→ What to work on:
From the material below, list every line containing "ofta".

→ The input:

-*-*-

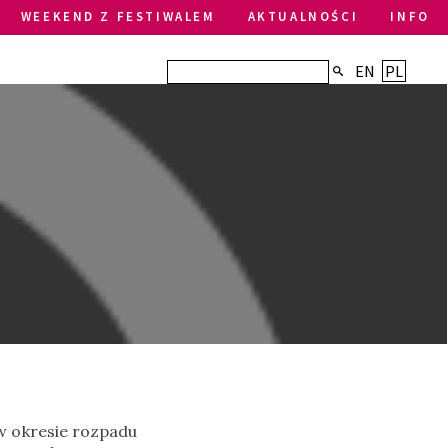
WEEKEND Z FESTIWALEM
AKTUALNOŚCI
INFO
EN
PL
 w okresie rozpadu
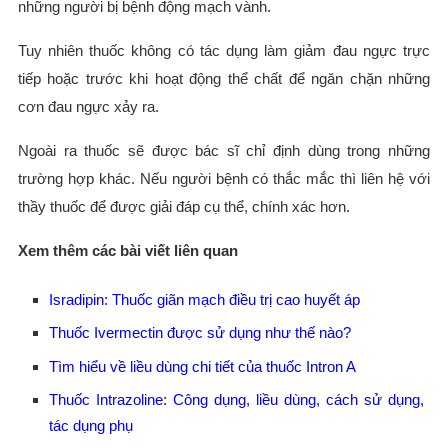
những người bị bệnh động mạch vành.
Tuy nhiên thuốc không có tác dụng làm giảm đau ngực trực
tiếp hoặc trước khi hoạt động thể chất để ngăn chặn những
cơn đau ngực xảy ra.
Ngoài ra thuốc sẽ được bác sĩ chỉ định dùng trong những
trường hợp khác. Nếu người bệnh có thắc mắc thì liên hệ với
thầy thuốc để được giải đáp cụ thể, chính xác hơn.
Xem thêm các bài viết liên quan
Isradipin: Thuốc giãn mạch điều trị cao huyết áp
Thuốc Ivermectin được sử dụng như thế nào?
Tìm hiểu về liều dùng chi tiết của thuốc Intron A
Thuốc Intrazoline: Công dụng, liều dùng, cách sử dụng,
tác dụng phụ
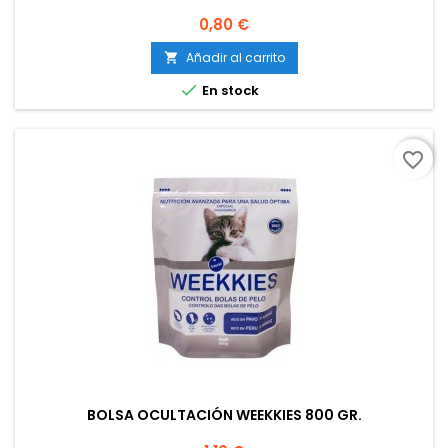
Precio
0,80 €
Añadir al carrito


En stock
favorite_border
BOLSA OCULTACIÓN WEEKKIES 800 GR.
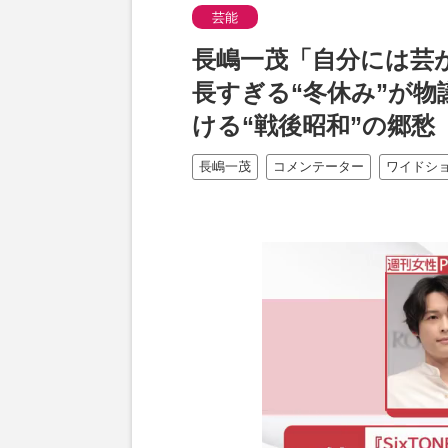
芸能
長嶋一茂「自分には芸
長すぎる“冬休み”が
ける“戦後昭和”の郷愁
長嶋一茂
コメンテーター
ワイドシ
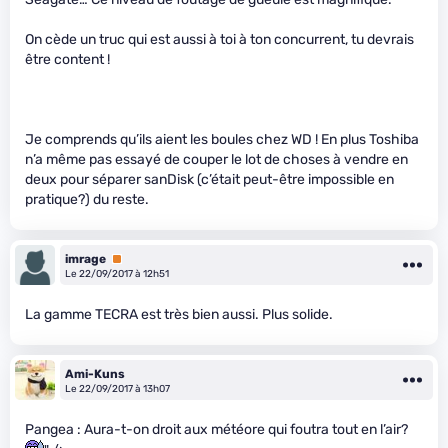
On cède un truc qui est aussi à toi à ton concurrent, tu devrais
être content !
Je comprends qu’ils aient les boules chez WD ! En plus Toshiba
n’a même pas essayé de couper le lot de choses à vendre en
deux pour séparer sanDisk (c’était peut-être impossible en
pratique?) du reste.
imrage
Premium
Le 22/09/2017 à 12h51
La gamme TECRA est très bien aussi. Plus solide.
Ami-Kuns
Le 22/09/2017 à 13h07
Pangea : Aura-t-on droit aux météore qui foutra tout en l’air?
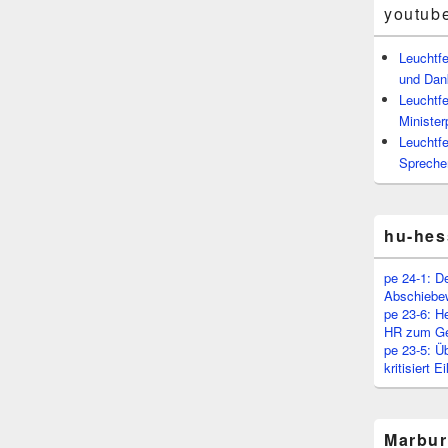
youtub
Leuchtf
und Dan
Leuchtfe
Minister
Leuchtfe
Spreche
hu-hes
pe 24-1: D
Abschiebe
pe 23-6: H
HR zum Ge
pe 23-5: Ü
kritisiert 
Marbur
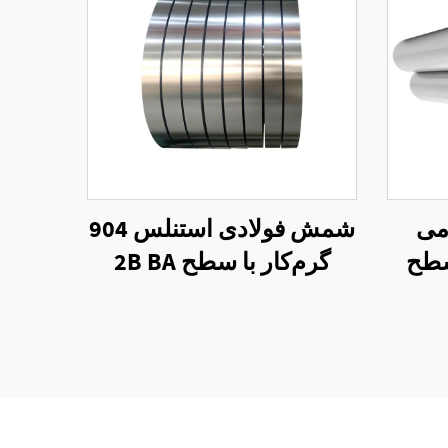
ومی
شمش فولادی استنلس 904
سطح
گرم‌کار با سطح 2B BA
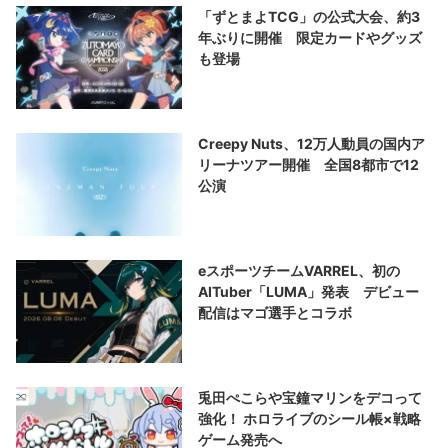
「ずとまよTCG」の公式大会、約3
年ぶりに開催 限定カードやグッズ
も登場
Creepy Nuts、12万人動員の国内ア
リーナツアー開催 全国8都市で12
公演
eスポーツチームVARREL、初の
AITuber「LUMA」発表 デビュー
配信はマゴ選手とコラボ
兎田ぺこらや宝鐘マリンをデコって
強化！ ホロライブのシール帳×戦略
ゲーム発売へ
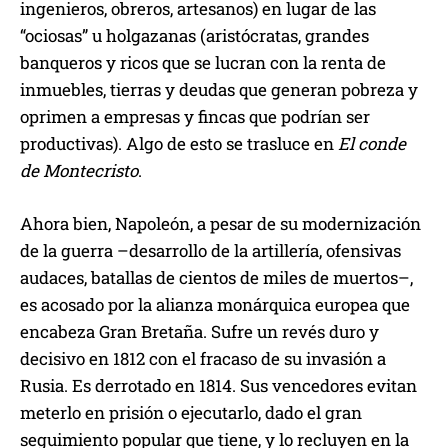
ingenieros, obreros, artesanos) en lugar de las
“ociosas” u holgazanas (aristócratas, grandes
banqueros y ricos que se lucran con la renta de
inmuebles, tierras y deudas que generan pobreza y
oprimen a empresas y fincas que podrían ser
productivas). Algo de esto se trasluce en
El conde
de Montecristo
.
Ahora bien, Napoleón, a pesar de su modernización
de la guerra –desarrollo de la artillería, ofensivas
audaces, batallas de cientos de miles de muertos–,
es acosado por la alianza monárquica europea que
encabeza Gran Bretaña. Sufre un revés duro y
decisivo en 1812 con el fracaso de su invasión a
Rusia. Es derrotado en 1814. Sus vencedores evitan
meterlo en prisión o ejecutarlo, dado el gran
seguimiento popular que tiene, y lo recluyen en la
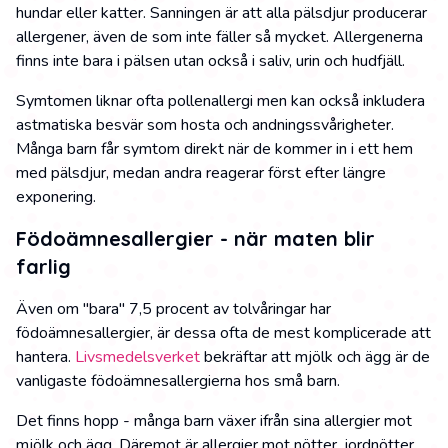
hundar eller katter. Sanningen är att alla pälsdjur producerar
allergener, även de som inte fäller så mycket. Allergenerna
finns inte bara i pälsen utan också i saliv, urin och hudfjäll.
Symtomen liknar ofta pollenallergi men kan också inkludera
astmatiska besvär som hosta och andningssvårigheter.
Många barn får symtom direkt när de kommer in i ett hem
med pälsdjur, medan andra reagerar först efter längre
exponering.
Födoämnesallergier - när maten blir
farlig
Även om "bara" 7,5 procent av tolvåringar har
födoämnesallergier, är dessa ofta de mest komplicerade att
hantera.
Livsmedelsverket
bekräftar att mjölk och ägg är de
vanligaste födoämnesallergierna hos små barn.
Det finns hopp - många barn växer ifrån sina allergier mot
mjölk och ägg. Däremot är allergier mot nötter, jordnötter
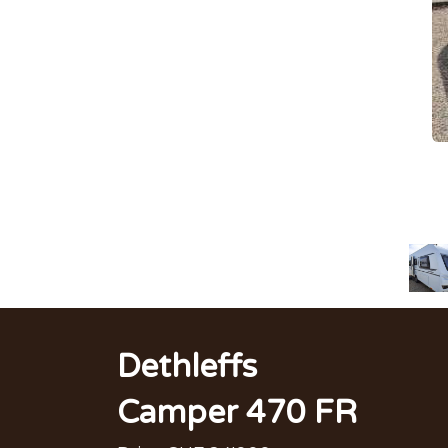
Dethleffs
Camper 470 FR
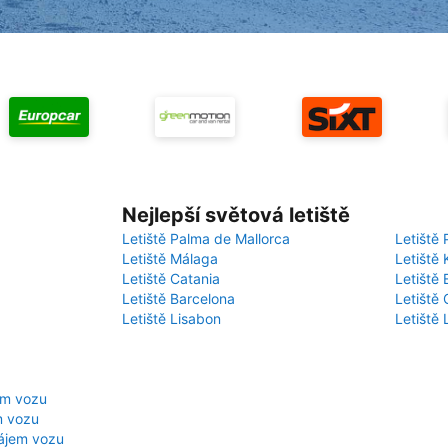
Nejlepší světová letiště
Letiště Palma de Mallorca
Letiště 
Letiště Málaga
Letiště 
Letiště Catania
Letiště
Letiště Barcelona
Letiště 
Letiště Lisabon
Letiště
em vozu
m vozu
nájem vozu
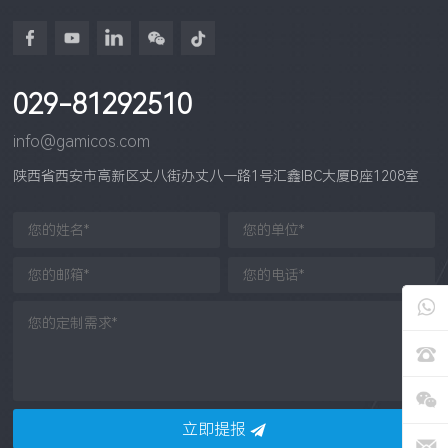
029-81292510
info@gamicos.com
陕西省西安市高新区丈八街办丈八一路1号汇鑫IBC大厦B座1208室
立即提报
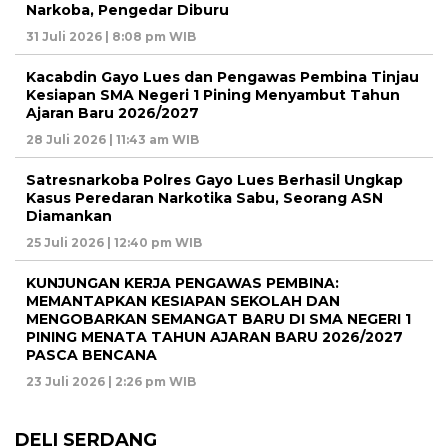
Narkoba, Pengedar Diburu
31 Juli 2026 | 8:08 pm WIB
Kacabdin Gayo Lues dan Pengawas Pembina Tinjau
Kesiapan SMA Negeri 1 Pining Menyambut Tahun
Ajaran Baru 2026/2027
28 Juli 2026 | 11:43 am WIB
Satresnarkoba Polres Gayo Lues Berhasil Ungkap
Kasus Peredaran Narkotika Sabu, Seorang ASN
Diamankan
25 Juli 2026 | 12:40 pm WIB
KUNJUNGAN KERJA PENGAWAS PEMBINA:
MEMANTAPKAN KESIAPAN SEKOLAH DAN
MENGOBARKAN SEMANGAT BARU DI SMA NEGERI 1
PINING MENATA TAHUN AJARAN BARU 2026/2027
PASCA BENCANA
23 Juli 2026 | 2:26 pm WIB
DELI SERDANG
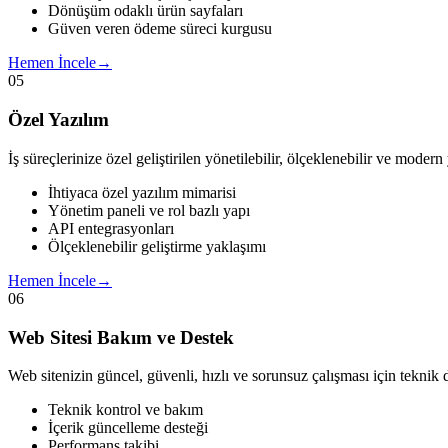
Dönüşüm odaklı ürün sayfaları
Güven veren ödeme süreci kurgusu
Hemen İncele
→
05
Özel Yazılım
İş süreçlerinize özel geliştirilen yönetilebilir, ölçeklenebilir ve moder
İhtiyaca özel yazılım mimarisi
Yönetim paneli ve rol bazlı yapı
API entegrasyonları
Ölçeklenebilir geliştirme yaklaşımı
Hemen İncele
→
06
Web Sitesi Bakım ve Destek
Web sitenizin güncel, güvenli, hızlı ve sorunsuz çalışması için teknik d
Teknik kontrol ve bakım
İçerik güncelleme desteği
Performans takibi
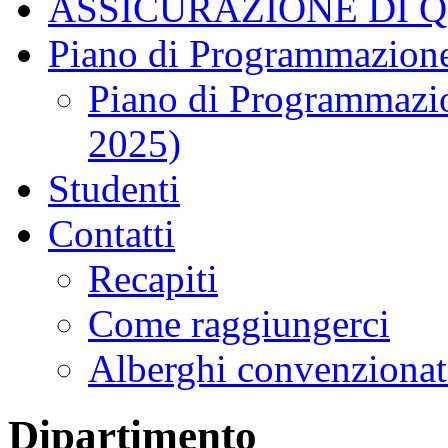
ASSICURAZIONE DI 
Piano di Programmazione
Piano di Programmazio
2025)
Studenti
Contatti
Recapiti
Come raggiungerci
Alberghi convenzionat
Dipartimento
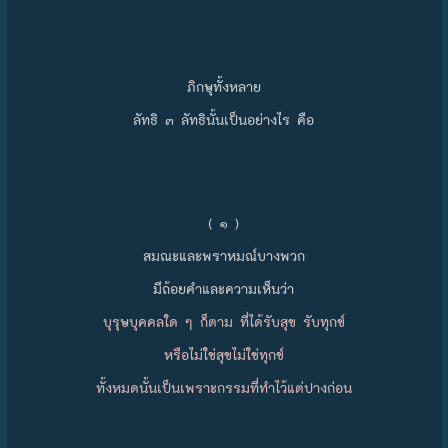
ภิกษุทั้งหลาย
ลัทธิ ๓ ลัทธินั้นเป็นอย่างไร คือ
( ๑ )
สมณะและพราหมณ์บางพวก
มีถ้อยคำและความเห็นว่า
บุรุษบุคคลใด ๆ ก็ตาม ที่ได้รับสุข รับทุกข์
หรือไม่ใช่สุขไม่ใช่ทุกข์
ทั้งหมดนั้นเป็นเพราะกรรมที่ทำไว้แต่ปางก่อน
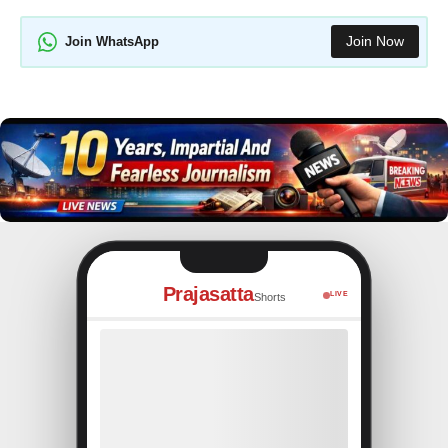
Join Now
Join WhatsApp
Prajasatta
LIVE
Shorts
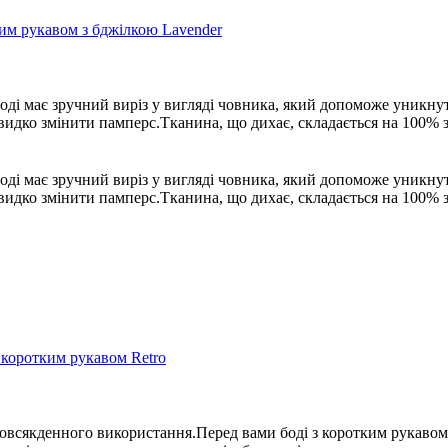
оді має зручний виріз у вигляді човника, який допоможе уникнут
видко змінити памперс.Тканина, що дихає, складається на 100% з
оді має зручний виріз у вигляді човника, який допоможе уникнут
видко змінити памперс.Тканина, що дихає, складається на 100% з
повсякденного використання.Перед вами боді з коротким рукавом 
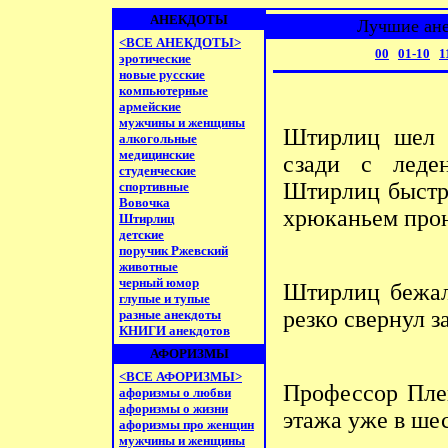
АНЕКДОТЫ
Лучшие ане
<ВСЕ АНЕКДОТЫ>
00
01-10
1
эротические
новые русские
компьютерные
армейские
мужчины и женщины
Штирлиц шел п
алкогольные
медицинские
сзади с леде
студенческие
Штирлиц быстро
спортивные
Вовочка
хрюканьем про
Штирлиц
детские
поручик Ржевский
животные
черный юмор
Штирлиц бежал
глупые и тупые
резко свернул з
разные анекдоты
КНИГИ анекдотов
АФОРИЗМЫ
<ВСЕ АФОРИЗМЫ>
Профессор Пле
афоризмы о любви
афоризмы о жизни
этажа уже в шес
афоризмы про женщин
мужчины и женщины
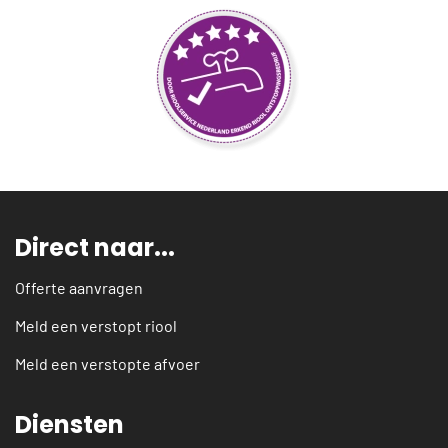
Direct naar...
Offerte aanvragen
Meld een verstopt riool
Meld een verstopte afvoer
Diensten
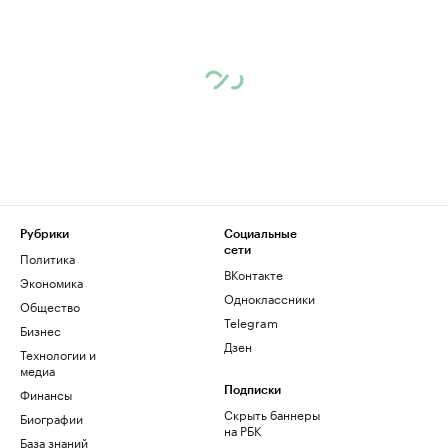
Рубрики
Социальные
сети
Политика
ВКонтакте
Экономика
Одноклассники
Общество
Telegram
Бизнес
Дзен
Технологии и
медиа
Финансы
Подписки
Скрыть баннеры
Биографии
на РБК
База знаний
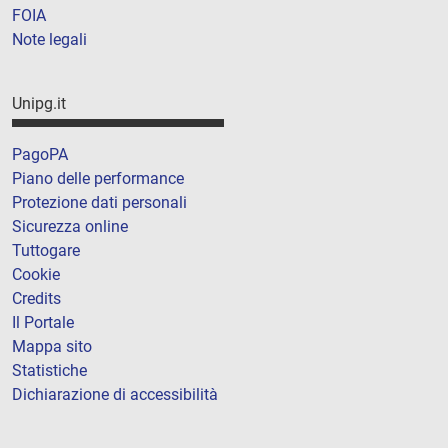
FOIA
Note legali
Unipg.it
PagoPA
Piano delle performance
Protezione dati personali
Sicurezza online
Tuttogare
Cookie
Credits
Il Portale
Mappa sito
Statistiche
Dichiarazione di accessibilità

-*-*-

→ Output:
Symtomen liknar ofta pollenallergi men kan också inkludera
födoämnesallergier, är dessa ofta de mest komplicerade att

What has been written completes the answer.